Top of Passage provided

Ltac2 precedence of field access is not consistent with Gallina

[JasonGross]

Description of the problem

In Gallina, foo bar.(baz) means foo (bar.(baz)). In Ltac2, it seems to mean (foo bar).(baz).

Coq Version

8.15

[JasonGross]

Test case:

Require Import Ltac2.Ltac2.
Set Implicit Arguments.
Record ref a := { contents : a }.
Ltac2 Type 'a ref := { mutable contents : 'a }.
Check fun (f : nat -> nat) (x : ref nat) => f (x.(contents)).
Ltac2 Eval fun (f : int -> int) (x : int ref) => f (x.(contents)).
Fail Check fun (f : nat -> nat) (x : ref nat) => (f x).(contents).
Fail Ltac2 Eval fun (f : int -> int) (x : int ref) => (f x).(contents).
Check fun (f : nat -> nat) (x : ref nat) => f x.(contents).
Ltac2 Eval fun (f : int -> int) (x : int ref) => f x.(contents).
(* fails with Error: This expression has type int ref but an expression was expected of type int *)

[SkySkimmer]

I don't understand the parser level stuff, @ppedrot can you handle this?

[samuelgruetter]

It seems that function application and projection both are at level 1:

ltac2_expr1 ::= ltac2_expr0 ltac2_expr0^+
            |   ltac2_expr0 .( qualid )
            |   ltac2_expr0 .( qualid ) := ltac2_expr5
            |   ltac2_expr0

This seems undesirable: The level of projection should be a strictly smaller number than the level of application. But Ltac2 uses only a small number of densely populated levels, unlike Gallina, so there are no unused levels around level 1. But at least, level 4 is unused. So one fix might be: level 3 becomes level 4, level 2 becomes level 3, and then, level 2 can be used for application, and level 1 can be used for projection.

But it seems that there's another problem: Currently, at level 1, there's projection as well as updating a projection. And I guess (??) this is intended because otherwise the grammar factorization magic can't automatically implement the lookahead that's needed to disambiguate between projection and updating a projection.

So we might have the following set of unsatisfiable constraints:

• level of projection < level of application (to fix the current issue)
• level of application <= level of updating a projection (otherwise f x.(field) := val, which should be rejected, is parsed as f (x.(field) := val))
• level of updating a projection = level of projection (otherwise, can't disambiguate between projection and updating a projection)

Is the situation that bad? I'd hope my analysis is wrong and @ppedrot or someone else knows how to fix this...

Bottom of Passage provided

- What you are asked to do -
From the Ltac2 precedence thread, print the passage starting at "Fail Ltac2 Eval" and ending at "you handle this?". The items that come next are separate material, unrelated to the Ltac2 precedence thread.

Top of Record extracts

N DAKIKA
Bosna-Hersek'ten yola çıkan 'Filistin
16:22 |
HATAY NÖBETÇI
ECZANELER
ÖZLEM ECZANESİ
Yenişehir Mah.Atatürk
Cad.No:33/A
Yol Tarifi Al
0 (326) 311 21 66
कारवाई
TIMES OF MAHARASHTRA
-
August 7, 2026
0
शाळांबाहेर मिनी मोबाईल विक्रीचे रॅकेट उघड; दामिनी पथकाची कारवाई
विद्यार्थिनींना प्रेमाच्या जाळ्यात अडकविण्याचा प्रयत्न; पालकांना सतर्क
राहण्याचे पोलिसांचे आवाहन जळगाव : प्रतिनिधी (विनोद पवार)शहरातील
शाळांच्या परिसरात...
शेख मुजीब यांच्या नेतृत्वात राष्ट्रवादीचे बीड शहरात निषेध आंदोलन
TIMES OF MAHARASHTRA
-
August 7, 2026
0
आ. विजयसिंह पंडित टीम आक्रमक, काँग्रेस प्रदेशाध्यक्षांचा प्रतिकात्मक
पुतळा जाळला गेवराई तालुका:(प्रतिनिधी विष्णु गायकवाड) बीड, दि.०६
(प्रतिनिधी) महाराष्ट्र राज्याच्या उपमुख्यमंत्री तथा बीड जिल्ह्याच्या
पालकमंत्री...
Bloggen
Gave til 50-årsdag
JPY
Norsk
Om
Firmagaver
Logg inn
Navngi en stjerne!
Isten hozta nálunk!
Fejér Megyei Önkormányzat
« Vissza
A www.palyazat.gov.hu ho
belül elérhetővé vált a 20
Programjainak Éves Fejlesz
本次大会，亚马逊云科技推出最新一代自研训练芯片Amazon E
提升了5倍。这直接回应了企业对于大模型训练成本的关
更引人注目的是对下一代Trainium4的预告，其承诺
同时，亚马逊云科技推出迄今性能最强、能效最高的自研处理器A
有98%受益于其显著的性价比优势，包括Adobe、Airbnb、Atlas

Bottom of Record extracts

- The completed task -
Fail Ltac2 Eval fun (f : int -> int) (x : int ref) => (f x).(contents).
Check fun (f : nat -> nat) (x : ref nat) => f x.(contents).
Ltac2 Eval fun (f : int -> int) (x : int ref) => f x.(contents).
(* fails with Error: This expression has type int ref but an expression was expected of type int *)

[SkySkimmer]

I don't understand the parser level stuff, @ppedrot can you handle this?